History

France
- Name: Étoile
- Namesake: "Star"
- Builder: Nantes shipyard
- Laid down: 1759
- Launched: 1762
- Acquired: 4 August 1762
- In service: August 1762
- Out of service: 1780
- Fate: Hulked 1780, last mentioned 1789

General characteristics
- Class & type: Fluyt used as storeship
- Displacement: 480 tonnes
- Length: 33.8 m (111 ft)
- Beam: 9.1 m (30 ft)
- Propulsion: Sail
- Capacity: 8 officers and 108 men
- Armament: 14 × 8-pounder long guns; 20 × 6-pounders;
- Armour: timber

= French fluyt Étoile (1767) =

Ship of the French Navy

Étoile (/fr/; "Star") was an 18th-century fluyt of the French Navy. She was originally a merchantman named Placelière and was purchased by the Navy while still on the stocks. She was renamed Étoile in April 1763 and re-classed as a corvette. She is famous for being one of Louis Antoine de Bougainville's ships in his circumnavigation between 1766 and 1769, along with Boudeuse.

== Career ==
Étoile was originally built between 1759 and 1762 as a fluyt named Placelière and was purchased while still on the stocks for King Louis XIV's Navy on 4 August 1762. She was pierced for 20 guns.

Étoile sailed to Rochefort on 22 December 1763.

On 15 November 1766, Étoile departed Saint-Malo, along with Boudeuse, for an exploration voyage under Bougainville. She was under Chenard de la Giraudais, and was the storeship of the expedition. She carried naturalist and physician Philibert Commerçon, astronomer Pierre-Antoine Veron, and Jeanne Baré, who was recognised as the first woman to have completed a voyage of circumnavigation. During much of the voyage, Baré was disguised as a man.

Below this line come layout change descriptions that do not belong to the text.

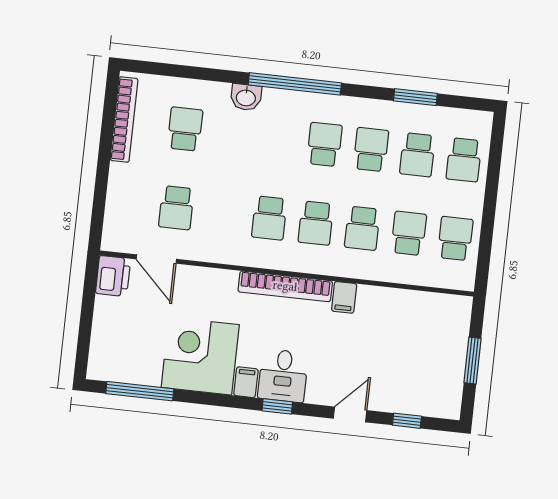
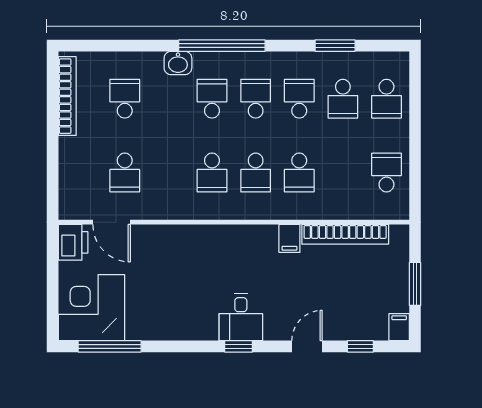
school desk: (409, 233) -> (212, 99), moved
bookcase: (285, 286) -> (345, 234), moved
corner desk: (200, 356) -> (91, 308), moved
filing cabinet: (246, 382) -> (399, 327), moved

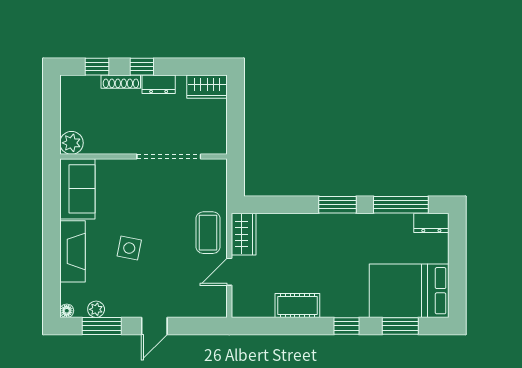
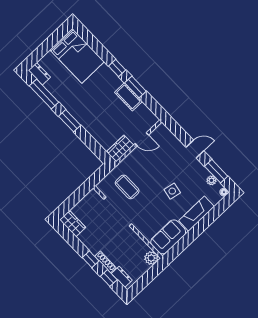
dresser: (159, 84) -> (122, 277), moved
coffee table: (208, 233) -> (127, 187), moved, turned 90
window: (400, 326) -> (135, 87), moved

In January 1771, Étoile was at Ile d'Aix under Cramahé. In April, she was at Brest.

On 1 January 1773, Denis de Keredern de Trobriand was given command of Étoile in Lorient. Between 1773 and 1777, she sailed to China and in the Indian Ocean. In 1775, she was in Borneo, where Trobriand was offered two islands for France, the largest one being Lemukutan. Étoile surveilled the South-Western coast of Borneo. During the voyage, Étoile received orders to mount a punitive expedition against Pangaram Serip, King of Koti, at the mouth of the Mahakam River, in retaliation for the massacre of the crew of the merchantman Épreuve. Étoile attacked the port held by Pangaram Serip, along with the frigate Indiscrète, under Boucault, and Badine, under Le Veyer de Beuzidou, destroying or capturing 31 ships, and killing around 300 people.

== Fate ==
In May 1779, she became a prison hulk in Lorient. She is last mentioned in 1789.